Plan of Correction: All volunteer files will be checked to make sure appropriate volunteer orientation has been completed and properly documented. Before their next volunteer time, they will be given a copy of the mandated reporting and participants' rights to sign for their files. To avoid reoccurrence, the ED will make a new checklist (similar to staff files checklist), of what paperwork and documentation needs to be done prior to a volunteer starting at the center.

Standard #: 22VAC40-61-520-C
Description: Based upon documentation and interviews, the center failed to ensure five of seven staff records reviewed had documentation of completion of a six month review of the emergency preparedness and response plan (EPRP).

Evidence:
1. EPRP reviews were completed as follows: Staff 1 on 4/8/2021, 2 on 5/3/2021, 4 on 4/16/2021, 5 on 4/13/2021 and 6 on 3/31/2021.

2. On 2/8/2022, the LI interviewed staff 1 and 5 and both stated a six month review of the EPRP had not been conducted and the review dates on record were the last time reviews were completed.

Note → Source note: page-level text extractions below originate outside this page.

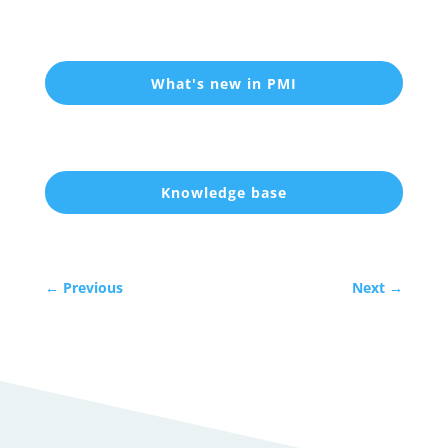
What's new in PMI
Knowledge base
←
Previous
Next
→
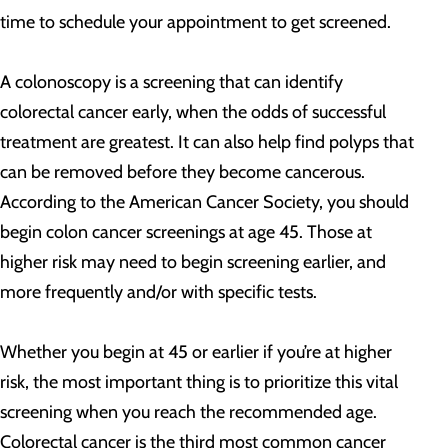
time to schedule your appointment to get screened.
A colonoscopy is a screening that can identify
colorectal cancer early, when the odds of successful
treatment are greatest. It can also help find polyps that
can be removed before they become cancerous.
According to the American Cancer Society, you should
begin colon cancer screenings at age 45. Those at
higher risk may need to begin screening earlier, and
more frequently and/or with specific tests.
Whether you begin at 45 or earlier if you’re at higher
risk, the most important thing is to prioritize this vital
screening when you reach the recommended age.
Colorectal cancer is the third most common cancer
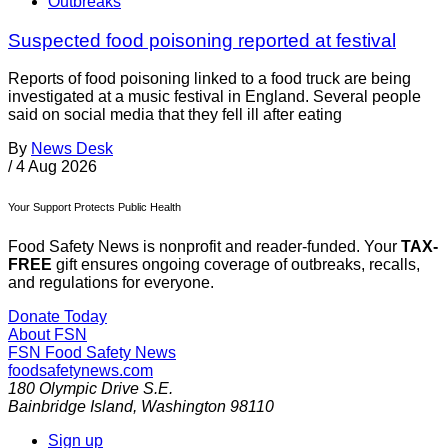
Outbreaks
Suspected food poisoning reported at festival
Reports of food poisoning linked to a food truck are being
investigated at a music festival in England. Several people
said on social media that they fell ill after eating
By
News Desk
/
4 Aug 2026
Your Support Protects Public Health
Food Safety News is nonprofit and reader-funded. Your
TAX-
FREE
gift ensures ongoing coverage of outbreaks, recalls,
and regulations for everyone.
Donate Today
About FSN
FSN
Food Safety News
foodsafetynews.com
180 Olympic Drive S.E.
Bainbridge Island
,
Washington
98110
Sign up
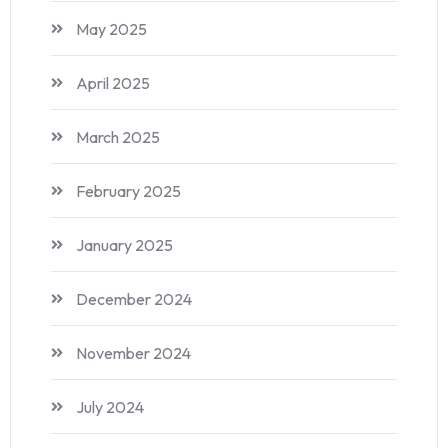
May 2025
April 2025
March 2025
February 2025
January 2025
December 2024
November 2024
July 2024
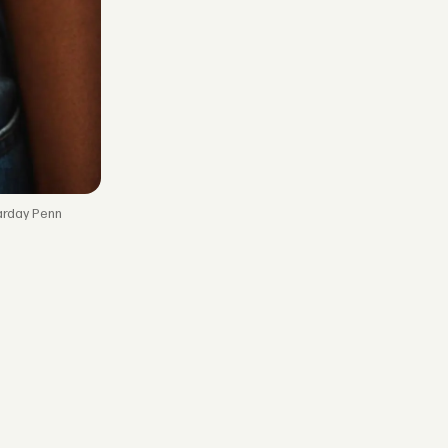
arday Penn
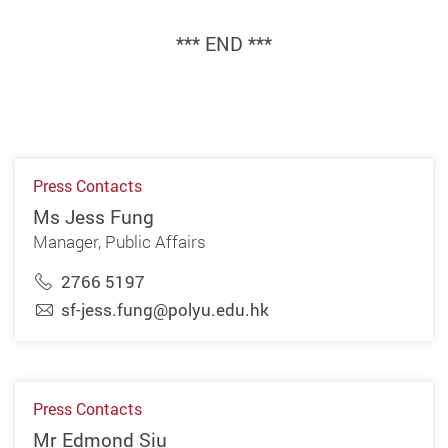
*** END ***
Press Contacts
Ms Jess Fung
Manager, Public Affairs
2766 5197
sf-jess.fung@polyu.edu.hk
Press Contacts
Mr Edmond Siu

Plan of Correction: Each staff member will sign off every six months that they have read through the EPRP. Sign off sheets will be kept in the front of the Emergency Manual by AA desk. When sign offs are completed, copies will be made for the ED. One copy will be kept in the EPRP binder and kept in staff files. To avoid a reoccurrence, the ED and AA will create a chart to be posted in the nurses office, listing when staff are due to review and sign off.

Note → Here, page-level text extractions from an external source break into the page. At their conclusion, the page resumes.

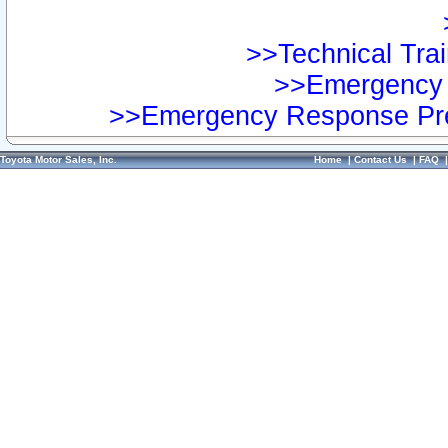
>>Technical Trai
>>Emergency 
>>Emergency Response Pre
Toyota Motor Sales, Inc.
Home
|
Contact Us
|
FAQ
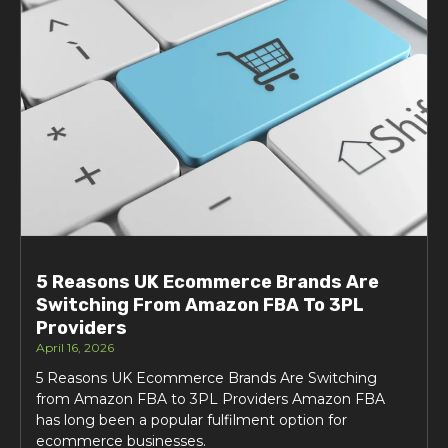
5 Reasons UK Ecommerce Brands Are
Switching From Amazon FBA To 3PL
Providers
April 16, 2026
5 Reasons UK Ecommerce Brands Are Switching
from Amazon FBA to 3PL Providers Amazon FBA
has long been a popular fulfilment option for
ecommerce businesses.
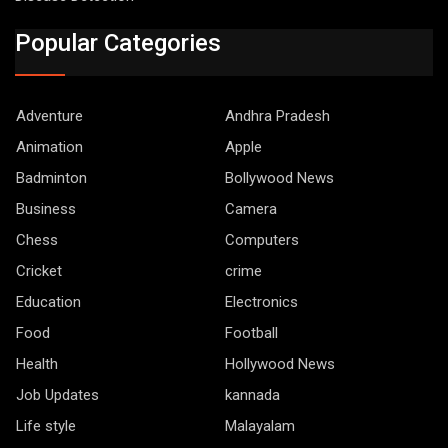
Popular Categories
Adventure
Andhra Pradesh
Animation
Apple
Badminton
Bollywood News
Business
Camera
Chess
Computers
Cricket
crime
Education
Electronics
Food
Football
Health
Hollywood News
Job Updates
kannada
Life style
Malayalam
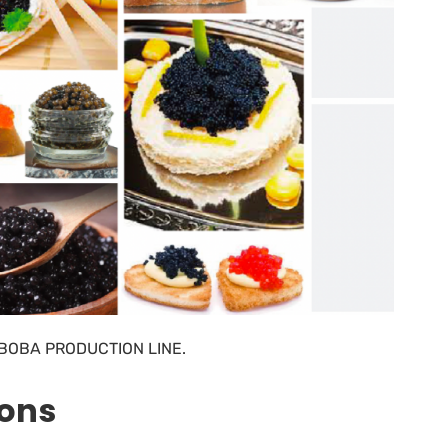
BOBA PRODUCTION LINE.
ions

Standard #: 22VAC40-61-560-C
Description: Based upon documentation and interviews, the center failed to ensure five of seven staff records reviewed had documentation of completion of a six month review of the participant emergencies plan.

Evidence:
1. Participant emergency reviews were completed as follows: Staff 1 on 4/8/2021, 2 on 5/3/2021, 4 on 4/16/2021, 5 on 4/13/2021 and 6 on 3/31/2021.

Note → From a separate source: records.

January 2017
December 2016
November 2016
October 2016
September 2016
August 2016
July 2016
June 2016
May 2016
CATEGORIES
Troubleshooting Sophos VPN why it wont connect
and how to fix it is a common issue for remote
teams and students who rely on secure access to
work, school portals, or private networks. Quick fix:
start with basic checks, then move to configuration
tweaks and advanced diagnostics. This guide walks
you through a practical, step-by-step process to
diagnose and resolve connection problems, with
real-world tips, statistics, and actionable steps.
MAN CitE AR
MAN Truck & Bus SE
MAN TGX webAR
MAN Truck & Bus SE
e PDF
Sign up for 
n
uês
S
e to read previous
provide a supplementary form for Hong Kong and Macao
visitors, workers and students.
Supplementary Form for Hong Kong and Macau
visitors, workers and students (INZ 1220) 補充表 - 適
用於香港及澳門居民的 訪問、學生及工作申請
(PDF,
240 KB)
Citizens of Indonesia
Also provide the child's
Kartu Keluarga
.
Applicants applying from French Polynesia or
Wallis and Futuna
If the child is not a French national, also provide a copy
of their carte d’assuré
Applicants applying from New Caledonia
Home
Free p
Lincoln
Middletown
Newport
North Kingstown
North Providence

2. On 2/8/2022, the LI interviewed staff 1 and 5 and both stated a six month review of the participant emergencies had not been conducted and the review dates on record were the last time reviews were completed.

Plan of Correction: Each staff member will sign off every six months that they have reviewed the Participant Emergencies Plan. Sign off sheets will be kept in a folder at the front desk labeled "Participant Emergencies Pan". When sign offs are completed, copies will be made for the ED. One copy will be kept in the staff file and one copy will be kept in the "Participant Emergencies Plan" folder at the front desk. To avoid a reoccurrence, the ED and AA will create a chart to be posted in the nurses office, listing when staff are due to review and sign off.

Disclaimer:
This information is provided by the Virginia Department of Social Services, which neither endorses any facility nor guarantees that the information is complete. It should not be used as the sole source in evaluating and/or selecting a facility.